▸ WHAT YOU HAVE TO DO:
Return the data exactly, with all pictures removed.

▸ EXCERPTED DATA:
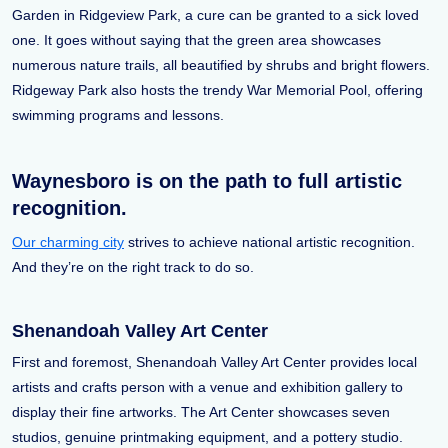
Garden in Ridgeview Park, a cure can be granted to a sick loved
one. It goes without saying that the green area showcases
numerous nature trails, all beautified by shrubs and bright flowers.
Ridgeway Park also hosts the trendy War Memorial Pool, offering
swimming programs and lessons.
Waynesboro is on the path to full artistic
recognition.
Our charming city
strives to achieve national artistic recognition.
And they’re on the right track to do so.
Shenandoah Valley Art Center
First and foremost, Shenandoah Valley Art Center provides local
artists and crafts person with a venue and exhibition gallery to
display their fine artworks. The Art Center showcases seven
studios, genuine printmaking equipment, and a pottery studio.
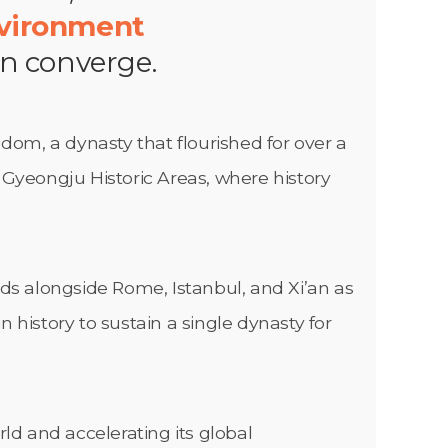
nvironment
on converge.
gdom, a dynasty that flourished for over a
e Gyeongju Historic Areas, where history
nds alongside Rome, Istanbul, and Xi’an as
in history to sustain a single dynasty for
ld and accelerating its global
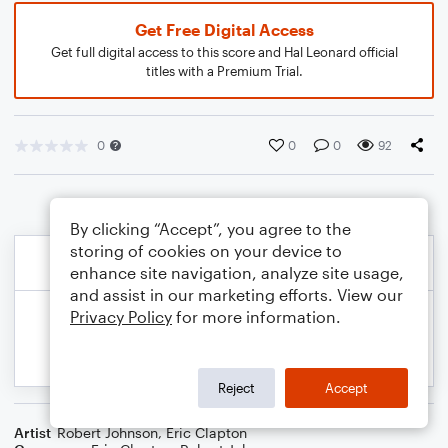
Get Free Digital Access
Get full digital access to this score and Hal Leonard official
titles with a Premium Trial.
0
0
0
92
By clicking “Accept”, you agree to the
storing of cookies on your device to
enhance site navigation, analyze site usage,
and assist in our marketing efforts. View our
Privacy Policy
for more information.
Reject
Accept
Artist
Robert Johnson
,
Eric Clapton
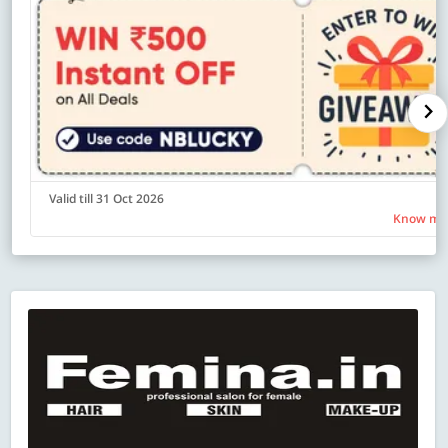
Valid till 31 Oct 2026
Know mo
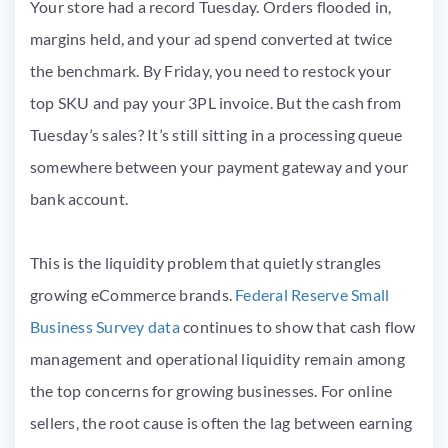
Your store had a record Tuesday. Orders flooded in,
margins held, and your ad spend converted at twice
the benchmark. By Friday, you need to restock your
top SKU and pay your 3PL invoice. But the cash from
Tuesday’s sales? It’s still sitting in a processing queue
somewhere between your payment gateway and your
bank account.
This is the liquidity problem that quietly strangles
growing eCommerce brands.
Federal Reserve Small
Business Survey data
continues to show that cash flow
management and operational liquidity remain among
the top concerns for growing businesses. For online
sellers, the root cause is often the lag between earning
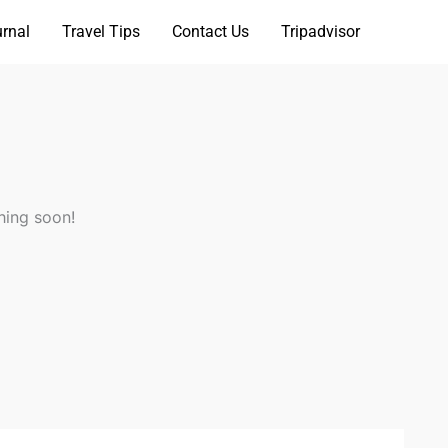
rnal
Travel Tips
Contact Us
Tripadvisor
hing soon!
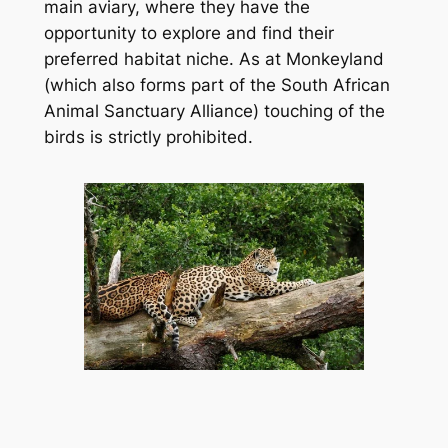
main aviary, where they have the 
opportunity to explore and find their 
preferred habitat niche. As at Monkeyland 
(which also forms part of the South African 
Animal Sanctuary Alliance) touching of the 
birds is strictly prohibited.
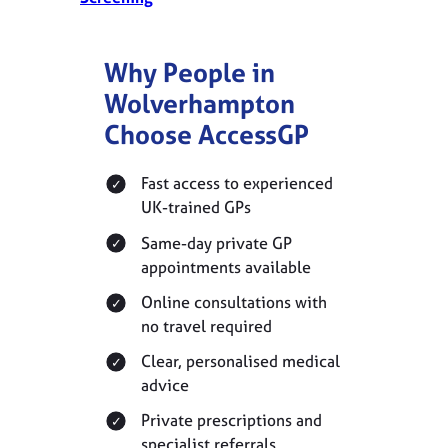
Why People in
Wolverhampton
Choose AccessGP
Fast access to experienced
UK-trained GPs
Same-day private GP
appointments available
Online consultations with
no travel required
Clear, personalised medical
advice
Private prescriptions and
specialist referrals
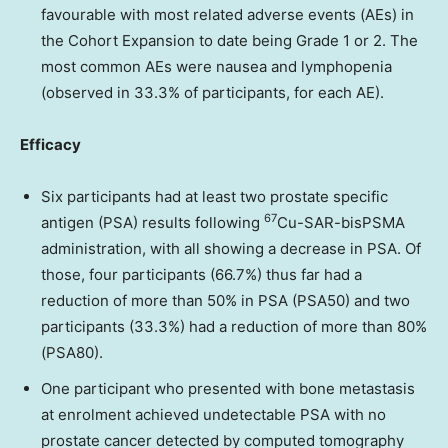
favourable with most
related adverse events (AEs) in
the Cohort Expansion to date being Grade 1 or 2. The
most common AEs were nausea and lymphopenia
(observed in 33.3% of participants, for each AE).
Efficacy
Six participants had at least two prostate specific
67
antigen (PSA) results following
Cu-SAR-bisPSMA
administration, with all showing a decrease in PSA. Of
those, four
participants (66.7%) thus far had a
reduction of more than 50% in PSA (PSA50) and two
participants (33.3%) had a reduction of more than 80%
(PSA80).
One participant who presented with bone metastasis
at enrolment achieved undetectable PSA
with no
prostate cancer detected by computed tomography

▸ ANSWER SPACE:
Garden in Ridgeview Park, a cure can be granted to a sick loved
one. It goes without saying that the green area showcases
numerous nature trails, all beautified by shrubs and bright flowers.
Ridgeway Park also hosts the trendy War Memorial Pool, offering
swimming programs and lessons.
Waynesboro is on the path to full artistic
recognition.
Our charming city
strives to achieve national artistic recognition.
And they’re on the right track to do so.
Shenandoah Valley Art Center
First and foremost, Shenandoah Valley Art Center provides local
artists and crafts person with a venue and exhibition gallery to
display their fine artworks. The Art Center showcases seven
studios, genuine printmaking equipment, and a pottery studio.
nvironment
on converge.
gdom, a dynasty that flourished for over a
e Gyeongju Historic Areas, where history
nds alongside Rome, Istanbul, and Xi’an as
in history to sustain a single dynasty for
ld and accelerating its global
Get Free Digital Access
Get full digital access to this score and Hal Leonard official
titles with a Premium Trial.
0
0
0
92
By clicking “Accept”, you agree to the
storing of cookies on your device to
enhance site navigation, analyze site usage,
and assist in our marketing efforts. View our
Privacy Policy
for more information.
Reject
Accept
Artist
Robert Johnson
,
Eric Clapton
Valid till 31 Oct 2026
Know mo
Your store had a record Tuesday. Orders flooded in,
margins held, and your ad spend converted at twice
the benchmark. By Friday, you need to restock your
top SKU and pay your 3PL invoice. But the cash from
Tuesday’s sales? It’s still sitting in a processing queue
somewhere between your payment gateway and your
bank account.
This is the liquidity problem that quietly strangles
growing eCommerce brands.
Federal Reserve Small
Business Survey data
continues to show that cash flow
management and operational liquidity remain among
the top concerns for growing businesses. For online
sellers, the root cause is often the lag between earning
rnal
Travel Tips
Contact Us
Tripadvisor
hing soon!
main aviary, where they have the 
opportunity to explore and find their 
preferred habitat niche. As at Monkeyland 
(which also forms part of the South African 
Animal Sanctuary Alliance) touching of the 
birds is strictly prohibited.
Why People in
Wolverhampton
Choose AccessGP
Fast access to experienced
UK-trained GPs
Same-day private GP
appointments available
Online consultations with
no travel required
Clear, personalised medical
advice
Private prescriptions and
specialist referrals
favourable with most
related adverse events (AEs) in
the Cohort Expansion to date being Grade 1 or 2. The
most common AEs were nausea and lymphopenia
(observed in 33.3% of participants, for each AE).
Efficacy
Six participants had at least two prostate specific
67
antigen (PSA) results following
Cu-SAR-bisPSMA
administration, with all showing a decrease in PSA. Of
those, four
participants (66.7%) thus far had a
reduction of more than 50% in PSA (PSA50) and two
participants (33.3%) had a reduction of more than 80%
(PSA80).
One participant who presented with bone metastasis
at enrolment achieved undetectable PSA
with no
prostate cancer detected by computed tomography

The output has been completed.